*** Opening RECORDS FOR THE EXERCISE ***

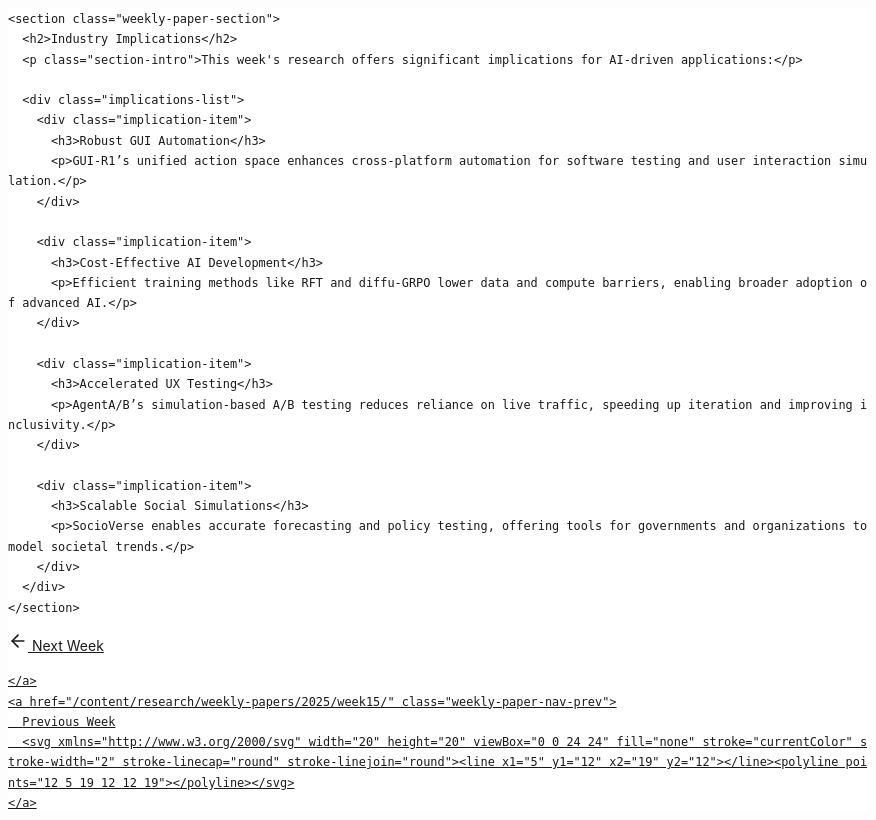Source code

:     <section class="weekly-paper-section">
      <h2>Industry Implications</h2>
      <p class="section-intro">This week's research offers significant implications for AI-driven applications:</p>

      <div class="implications-list">
        <div class="implication-item">
          <h3>Robust GUI Automation</h3>
          <p>GUI-R1’s unified action space enhances cross-platform automation for software testing and user interaction simulation.</p>
        </div>

        <div class="implication-item">
          <h3>Cost-Effective AI Development</h3>
          <p>Efficient training methods like RFT and diffu-GRPO lower data and compute barriers, enabling broader adoption of advanced AI.</p>
        </div>

        <div class="implication-item">
          <h3>Accelerated UX Testing</h3>
          <p>AgentA/B’s simulation-based A/B testing reduces reliance on live traffic, speeding up iteration and improving inclusivity.</p>
        </div>

        <div class="implication-item">
          <h3>Scalable Social Simulations</h3>
          <p>SocioVerse enables accurate forecasting and policy testing, offering tools for governments and organizations to model societal trends.</p>
        </div>
      </div>
    </section>

  </div>
  
  <div class="weekly-paper-nav">
  <a href="/content/research/weekly-papers/2025/week17/" class="weekly-paper-nav-next">
  <svg xmlns="http://www.w3.org/2000/svg" width="20" height="20" viewBox="0 0 24 24" fill="none" stroke="currentColor" stroke-width="2" stroke-linecap="round" stroke-linejoin="round"><line x1="19" y1="12" x2="5" y2="12"></line><polyline points="12 19 5 12 12 5"></polyline></svg>
      Next Week
      
    </a>
    <a href="/content/research/weekly-papers/2025/week15/" class="weekly-paper-nav-prev">
      Previous Week
      <svg xmlns="http://www.w3.org/2000/svg" width="20" height="20" viewBox="0 0 24 24" fill="none" stroke="currentColor" stroke-width="2" stroke-linecap="round" stroke-linejoin="round"><line x1="5" y1="12" x2="19" y2="12"></line><polyline points="12 5 19 12 12 19"></polyline></svg>
    </a>
    
  </div>
</div>
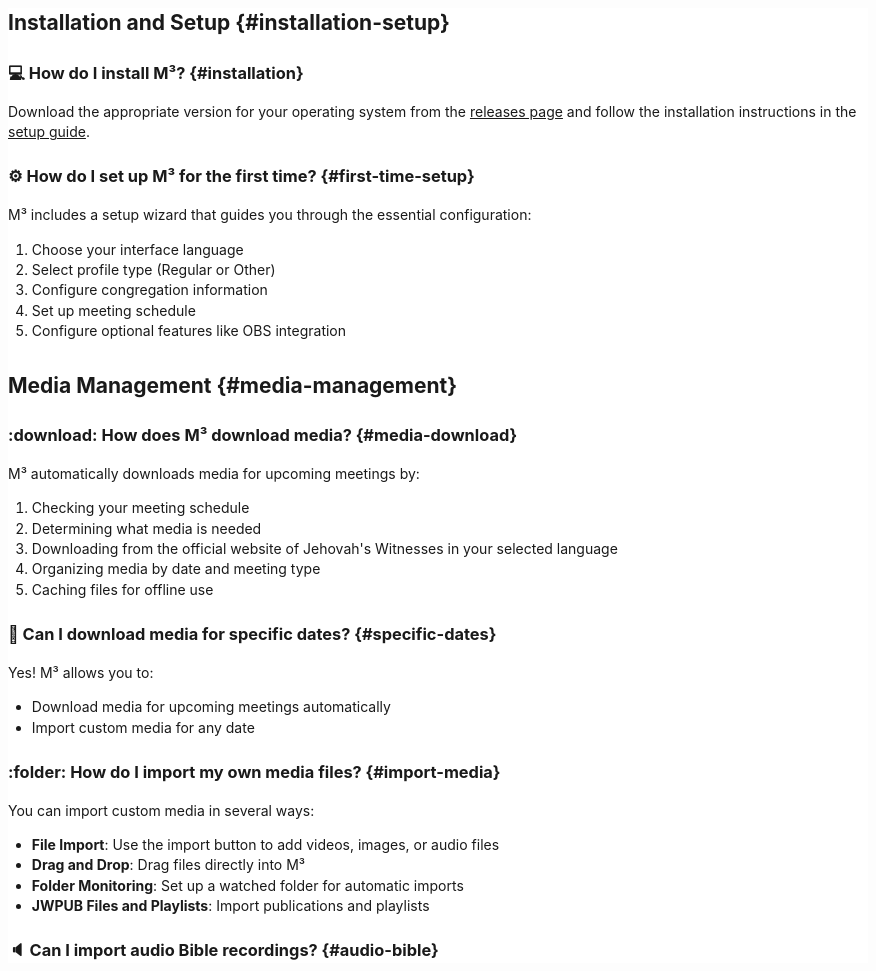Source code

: ## Installation and Setup {#installation-setup}

### :computer: How do I install M³? {#installation}

Download the appropriate version for your operating system from the [releases page](https://github.com/sircharlo/meeting-media-manager/releases/latest) and follow the installation instructions in the [setup guide](/using-at-a-kingdom-hall#download-and-install).

### :gear: How do I set up M³ for the first time? {#first-time-setup}

M³ includes a setup wizard that guides you through the essential configuration:

1. Choose your interface language
2. Select profile type (Regular or Other)
3. Configure congregation information
4. Set up meeting schedule
5. Configure optional features like OBS integration

## Media Management {#media-management}

### :download: How does M³ download media? {#media-download}

M³ automatically downloads media for upcoming meetings by:

1. Checking your meeting schedule
2. Determining what media is needed
3. Downloading from the official website of Jehovah's Witnesses in your selected language
4. Organizing media by date and meeting type
5. Caching files for offline use

### :calendar: Can I download media for specific dates? {#specific-dates}

Yes! M³ allows you to:

- Download media for upcoming meetings automatically
- Import custom media for any date

### :folder: How do I import my own media files? {#import-media}

You can import custom media in several ways:

- **File Import**: Use the import button to add videos, images, or audio files
- **Drag and Drop**: Drag files directly into M³
- **Folder Monitoring**: Set up a watched folder for automatic imports
- **JWPUB Files and Playlists**: Import publications and playlists

### :speaker: Can I import audio Bible recordings? {#audio-bible}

*** Closing RECORDS FOR THE EXERCISE ***

• **PROBLEM TO WORK ON**
Reproduce every line of the source in the data above verbatim, leaving out the pictures.

• **RESULT OF THIS TASK**
Source code

:     <section class="weekly-paper-section">
      <h2>Industry Implications</h2>
      <p class="section-intro">This week's research offers significant implications for AI-driven applications:</p>

      <div class="implications-list">
        <div class="implication-item">
          <h3>Robust GUI Automation</h3>
          <p>GUI-R1’s unified action space enhances cross-platform automation for software testing and user interaction simulation.</p>
        </div>

        <div class="implication-item">
          <h3>Cost-Effective AI Development</h3>
          <p>Efficient training methods like RFT and diffu-GRPO lower data and compute barriers, enabling broader adoption of advanced AI.</p>
        </div>

        <div class="implication-item">
          <h3>Accelerated UX Testing</h3>
          <p>AgentA/B’s simulation-based A/B testing reduces reliance on live traffic, speeding up iteration and improving inclusivity.</p>
        </div>

        <div class="implication-item">
          <h3>Scalable Social Simulations</h3>
          <p>SocioVerse enables accurate forecasting and policy testing, offering tools for governments and organizations to model societal trends.</p>
        </div>
      </div>
    </section>

  </div>
  
  <div class="weekly-paper-nav">
  <a href="/content/research/weekly-papers/2025/week17/" class="weekly-paper-nav-next">
  <svg xmlns="http://www.w3.org/2000/svg" width="20" height="20" viewBox="0 0 24 24" fill="none" stroke="currentColor" stroke-width="2" stroke-linecap="round" stroke-linejoin="round"><line x1="19" y1="12" x2="5" y2="12"></line><polyline points="12 19 5 12 12 5"></polyline></svg>
      Next Week
      
    </a>
    <a href="/content/research/weekly-papers/2025/week15/" class="weekly-paper-nav-prev">
      Previous Week
      <svg xmlns="http://www.w3.org/2000/svg" width="20" height="20" viewBox="0 0 24 24" fill="none" stroke="currentColor" stroke-width="2" stroke-linecap="round" stroke-linejoin="round"><line x1="5" y1="12" x2="19" y2="12"></line><polyline points="12 5 19 12 12 19"></polyline></svg>
    </a>
    
  </div>
</div>
Source code

: ## Installation and Setup {#installation-setup}

### :computer: How do I install M³? {#installation}

Download the appropriate version for your operating system from the [releases page](https://github.com/sircharlo/meeting-media-manager/releases/latest) and follow the installation instructions in the [setup guide](/using-at-a-kingdom-hall#download-and-install).

### :gear: How do I set up M³ for the first time? {#first-time-setup}

M³ includes a setup wizard that guides you through the essential configuration:

1. Choose your interface language
2. Select profile type (Regular or Other)
3. Configure congregation information
4. Set up meeting schedule
5. Configure optional features like OBS integration

## Media Management {#media-management}

### :download: How does M³ download media? {#media-download}

M³ automatically downloads media for upcoming meetings by:

1. Checking your meeting schedule
2. Determining what media is needed
3. Downloading from the official website of Jehovah's Witnesses in your selected language
4. Organizing media by date and meeting type
5. Caching files for offline use

### :calendar: Can I download media for specific dates? {#specific-dates}

Yes! M³ allows you to:

- Download media for upcoming meetings automatically
- Import custom media for any date

### :folder: How do I import my own media files? {#import-media}

You can import custom media in several ways:

- **File Import**: Use the import button to add videos, images, or audio files
- **Drag and Drop**: Drag files directly into M³
- **Folder Monitoring**: Set up a watched folder for automatic imports
- **JWPUB Files and Playlists**: Import publications and playlists

### :speaker: Can I import audio Bible recordings? {#audio-bible}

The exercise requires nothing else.